▸ INSTRUCTIONS FOR THE TASK
For this exercise, restate the records word for word.

[Source texts of formatted documents]
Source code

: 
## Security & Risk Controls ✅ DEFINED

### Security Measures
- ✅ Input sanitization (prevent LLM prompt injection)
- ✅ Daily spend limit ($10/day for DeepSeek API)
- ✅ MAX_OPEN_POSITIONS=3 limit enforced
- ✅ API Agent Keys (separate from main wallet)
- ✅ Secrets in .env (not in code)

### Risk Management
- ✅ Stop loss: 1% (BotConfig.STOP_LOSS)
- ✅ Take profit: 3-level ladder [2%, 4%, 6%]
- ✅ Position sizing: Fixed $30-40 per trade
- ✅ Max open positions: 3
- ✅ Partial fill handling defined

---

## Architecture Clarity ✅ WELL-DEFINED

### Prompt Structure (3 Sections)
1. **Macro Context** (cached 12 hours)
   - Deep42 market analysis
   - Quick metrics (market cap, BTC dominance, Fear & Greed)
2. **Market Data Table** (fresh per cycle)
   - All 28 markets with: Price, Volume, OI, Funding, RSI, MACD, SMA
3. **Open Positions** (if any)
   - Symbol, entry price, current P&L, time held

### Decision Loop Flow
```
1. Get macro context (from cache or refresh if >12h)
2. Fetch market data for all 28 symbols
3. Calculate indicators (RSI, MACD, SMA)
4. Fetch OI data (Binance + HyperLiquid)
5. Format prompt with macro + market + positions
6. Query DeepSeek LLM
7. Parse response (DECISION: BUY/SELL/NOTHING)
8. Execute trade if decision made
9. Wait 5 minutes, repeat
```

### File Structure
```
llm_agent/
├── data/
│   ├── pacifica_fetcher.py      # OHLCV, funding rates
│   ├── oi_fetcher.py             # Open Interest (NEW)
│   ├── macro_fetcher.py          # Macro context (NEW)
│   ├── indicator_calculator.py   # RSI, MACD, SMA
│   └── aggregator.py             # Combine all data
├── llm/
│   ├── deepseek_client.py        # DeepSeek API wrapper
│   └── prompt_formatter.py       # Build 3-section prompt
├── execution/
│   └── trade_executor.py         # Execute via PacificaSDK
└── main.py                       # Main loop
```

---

▸ EXPECTED OUTPUT
Source code

: 
## Security & Risk Controls ✅ DEFINED

### Security Measures
- ✅ Input sanitization (prevent LLM prompt injection)
- ✅ Daily spend limit ($10/day for DeepSeek API)
- ✅ MAX_OPEN_POSITIONS=3 limit enforced
- ✅ API Agent Keys (separate from main wallet)
- ✅ Secrets in .env (not in code)

### Risk Management
- ✅ Stop loss: 1% (BotConfig.STOP_LOSS)
- ✅ Take profit: 3-level ladder [2%, 4%, 6%]
- ✅ Position sizing: Fixed $30-40 per trade
- ✅ Max open positions: 3
- ✅ Partial fill handling defined

---

## Architecture Clarity ✅ WELL-DEFINED

### Prompt Structure (3 Sections)
1. **Macro Context** (cached 12 hours)
   - Deep42 market analysis
   - Quick metrics (market cap, BTC dominance, Fear & Greed)
2. **Market Data Table** (fresh per cycle)
   - All 28 markets with: Price, Volume, OI, Funding, RSI, MACD, SMA
3. **Open Positions** (if any)
   - Symbol, entry price, current P&L, time held

### Decision Loop Flow
```
1. Get macro context (from cache or refresh if >12h)
2. Fetch market data for all 28 symbols
3. Calculate indicators (RSI, MACD, SMA)
4. Fetch OI data (Binance + HyperLiquid)
5. Format prompt with macro + market + positions
6. Query DeepSeek LLM
7. Parse response (DECISION: BUY/SELL/NOTHING)
8. Execute trade if decision made
9. Wait 5 minutes, repeat
```

### File Structure
```
llm_agent/
├── data/
│   ├── pacifica_fetcher.py      # OHLCV, funding rates
│   ├── oi_fetcher.py             # Open Interest (NEW)
│   ├── macro_fetcher.py          # Macro context (NEW)
│   ├── indicator_calculator.py   # RSI, MACD, SMA
│   └── aggregator.py             # Combine all data
├── llm/
│   ├── deepseek_client.py        # DeepSeek API wrapper
│   └── prompt_formatter.py       # Build 3-section prompt
├── execution/
│   └── trade_executor.py         # Execute via PacificaSDK
└── main.py                       # Main loop
```

---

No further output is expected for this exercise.